Earlier this week, Spiceworks took a big step in proving that ad-supported network management tools provide a new world of social IT services that are Web-based, free and even well-liked in the IT community. The company closed $16 million in Series CS funding from Institutional Venture Partners (IVP.) The round included participation from existing Spiceworks investors Austin Ventures and Shasta Ventures.
With most online applications, the model works like this: You sign up for a free, Web-based trial. You give it a go for 30 days. If you like it, then you pay for the service on a per-user basis.

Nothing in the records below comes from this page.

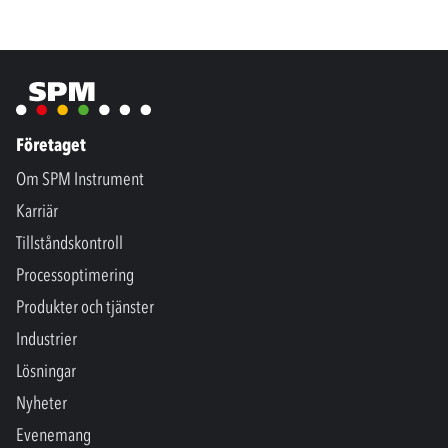
Företaget
Om SPM Instrument
Karriär
Tillståndskontroll
Processoptimering
Produkter och tjänster
Industrier
Lösningar
Nyheter
Evenemang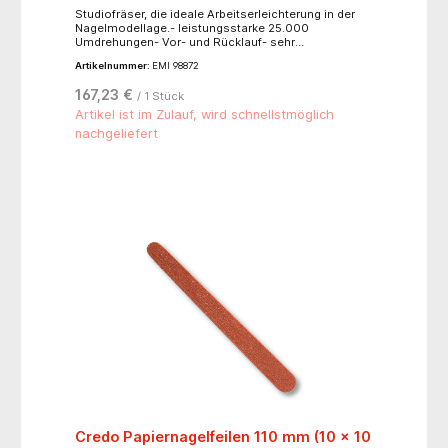
Studiofräser, die ideale Arbeitserleichterung in der
Nagelmodellage.- leistungsstarke 25.000
Umdrehungen- Vor- und Rücklauf- sehr
vibrationsarmes Handstück- Einstellung Hand-oder
Artikelnummer:
EMI 98872
Fußbetrieb- mit Anschluss für Fußpedal (Fußpedal
nicht im Lieferumfang enthalten)- Stromversorgung:
167,23 €
/ 1 Stück
230 V/50 Hz, Leistung: max. 35 Watt- Lieferumfang:
Steuereinheit, Netzteil, Handstück, 4-teiliges Bitset
Artikel ist im Zulauf, wird schnellstmöglich
nachgeliefert
Credo Papiernagelfeilen 110 mm (10 x 10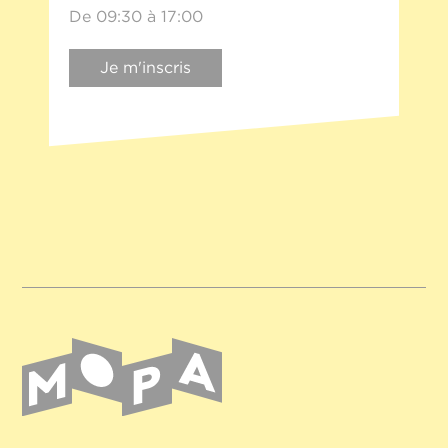
De 09:30 à 17:00
Je m'inscris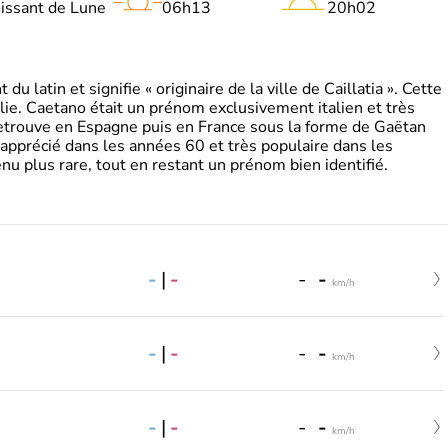
oissant de Lune
06h13
20h02
 latin et signifie « originaire de la ville de Caillatia ». Cette
lie. Caetano était un prénom exclusivement italien et très
retrouve en Espagne puis en France sous la forme de Gaëtan
 apprécié dans les années 60 et très populaire dans les
nu plus rare, tout en restant un prénom bien identifié.
-
|
-
-
-
km/h
-
|
-
-
-
km/h
-
|
-
-
-
km/h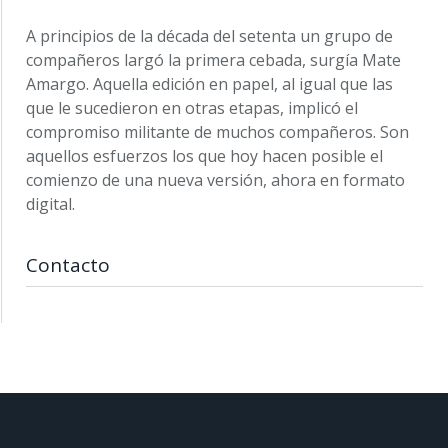
A principios de la década del setenta un grupo de
compañeros largó la primera cebada, surgía Mate
Amargo. Aquella edición en papel, al igual que las
que le sucedieron en otras etapas, implicó el
compromiso militante de muchos compañeros. Son
aquellos esfuerzos los que hoy hacen posible el
comienzo de una nueva versión, ahora en formato
digital.
Contacto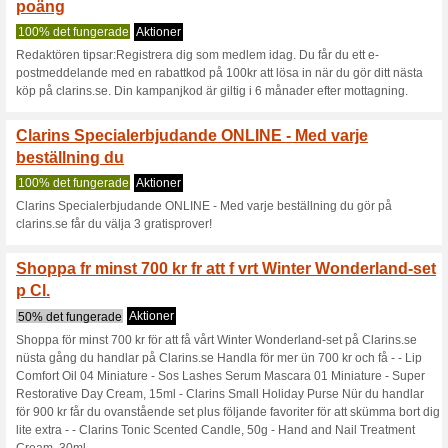
Den 29 maj r det Mors
skmma .
33% det fungerade
Aktioner
Den 29 maj ür det Mors dag oc
vürldens büsta mamma med ett l
gåvoset med några av våra bü
maj med koden MORSDAG22 . Sk
15% rabatt (totalt 25% medlem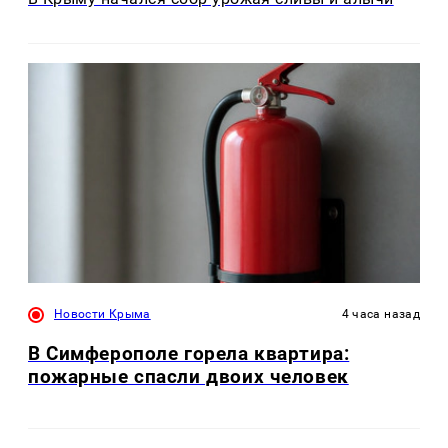
Новости Крыма
4 часа назад
В Симферополе горела квартира:
пожарные спасли двоих человек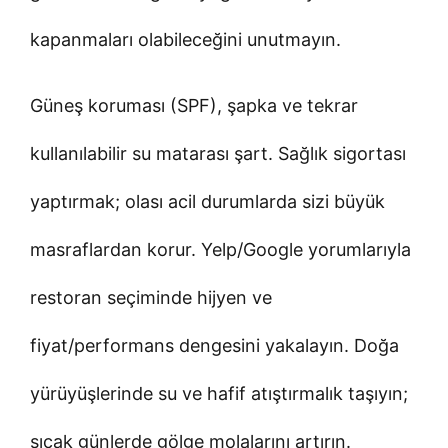
kapanmaları olabileceğini unutmayın.
Güneş koruması (SPF), şapka ve tekrar
kullanılabilir su matarası şart. Sağlık sigortası
yaptırmak; olası acil durumlarda sizi büyük
masraflardan korur. Yelp/Google yorumlarıyla
restoran seçiminde hijyen ve
fiyat/performans dengesini yakalayın. Doğa
yürüyüşlerinde su ve hafif atıştırmalık taşıyın;
sıcak günlerde gölge molalarını artırın.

Almost every SasS provider we talk to uses this model. The model is so predominant that you could end up paying thousands or tens of thousands of dollars in monthly fees for Web-based services. The best plan is to know exactly what you need so you can be efficient with your use of these services. Still, the costs can become substantial when you consider your business requirements.

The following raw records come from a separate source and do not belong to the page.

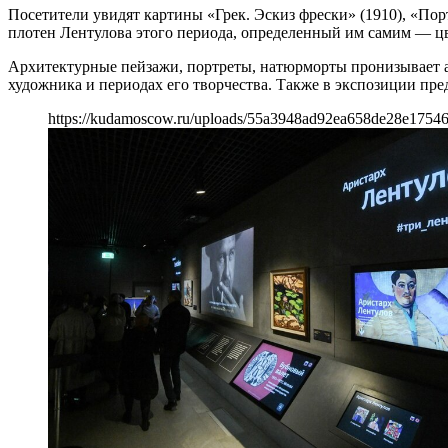
Посетители увидят картины «Грек. Эскиз фрески» (1910), «Пор
плотен Лентулова этого периода, определенный им самим — ц
Архитектурные пейзажи, портреты, натюрморты пронизывает а
художника и периодах его творчества. Также в экспозиции п
https://kudamoscow.ru/uploads/55a3948ad92ea658de28e1754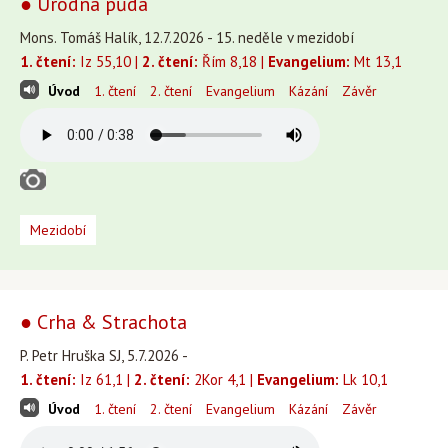
● Úrodná půda
Mons. Tomáš Halík, 12.7.2026 - 15. neděle v mezidobí
1. čtení:
Iz 55,10 |
2. čtení:
Řím 8,18 |
Evangelium:
Mt 13,1
Úvod
1. čtení
2. čtení
Evangelium
Kázání
Závěr
Mezidobí
● Crha & Strachota
P. Petr Hruška SJ, 5.7.2026 -
1. čtení:
Iz 61,1 |
2. čtení:
2Kor 4,1 |
Evangelium:
Lk 10,1
Úvod
1. čtení
2. čtení
Evangelium
Kázání
Závěr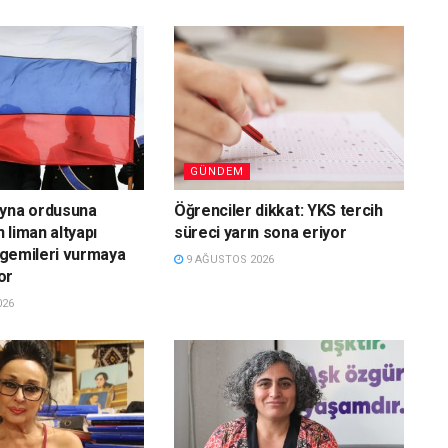
GÜNDEM
ayna ordusuna
Öğrenciler dikkat: YKS tercih
 liman altyapı
süreci yarın sona eriyor
e gemileri vurmaya
9 AĞUSTOS 2026
or
026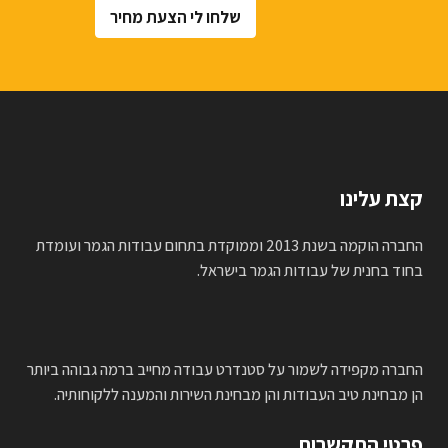
שלחו לי הצעת מחיר
קצת עלינו
החברה הוקמה בשנת 2013 וממוקדת בתחום עבודות הגמר ועומדת
בחוד בחנית של עבודות הגמר בישראל.
החברה מקפידה לשמור על סטנדרט עבודה מחייב ברמה גבוהה ביותר
הן מבחינת טיב העבודות והן מבחינת השירות והמענה ללקוחותיה.
פרטי התקשרות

That’s what’s interesting about the Spiceworks approach. It’s a free Web-based application that is supported by advertising. You can pay if you prefer and block out the advertising. The model seems to work. IT users get an application that helps manage their networks and in return are served with relevant advertising.
More than 850,000 people have signed up for the service from 196 countries. It’s attracting 1,000 users per day.
Does the Spiceworks approach make sense for Web-based application providers serving the enterprise market? Maybe so. If the advertising is relevant and helpful, perhaps application providers can extend past the free-now-pay-later model that is now so predominant.